▸ Task statement: Give back the lines below verbatim, omitting all pictures.

▸ Given data:
........

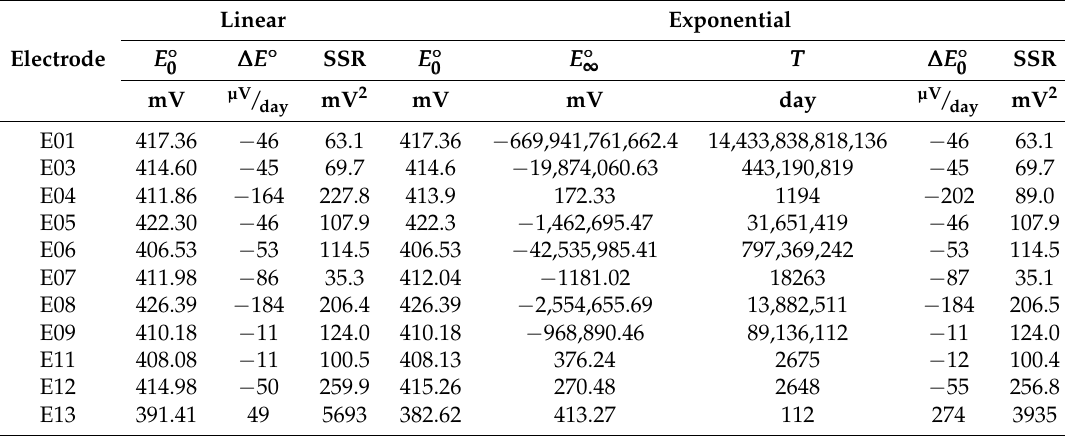
Table 3. Drift parameters of electrode standard potential approximated using linear or exponential equations. E ◦ , initial value; ∆ E ◦ , daily change; SSR, the sum of squares of residuals; E ◦ ∞ , final value; 0 T E ◦ , time constant; ∆ E ◦ , initial daily change. 0 Linear Exponential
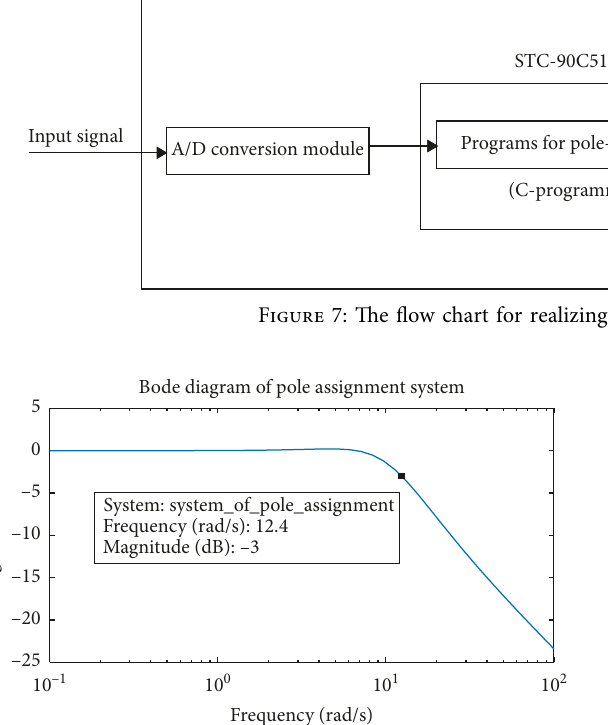
Figure 8: The bode diagram of the system after the pole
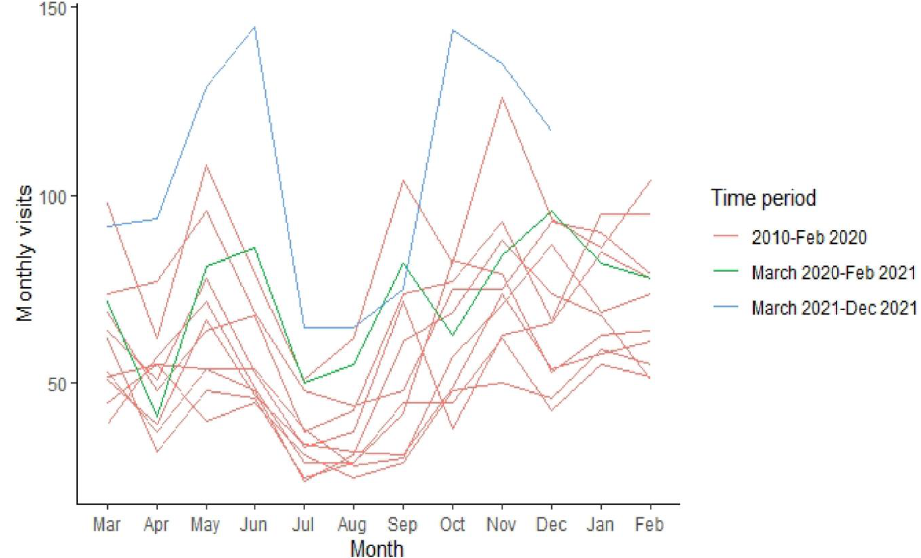
Figure 2. ER referrals between the years 2010 – 2021. Lines represent separate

........

▸ Output for this exercise:
Table 3. Drift parameters of electrode standard potential approximated using linear or exponential equations. E ◦ , initial value; ∆ E ◦ , daily change; SSR, the sum of squares of residuals; E ◦ ∞ , final value; 0 T E ◦ , time constant; ∆ E ◦ , initial daily change. 0 Linear Exponential
Figure 8: The bode diagram of the system after the pole
Figure 2. ER referrals between the years 2010 – 2021. Lines represent separate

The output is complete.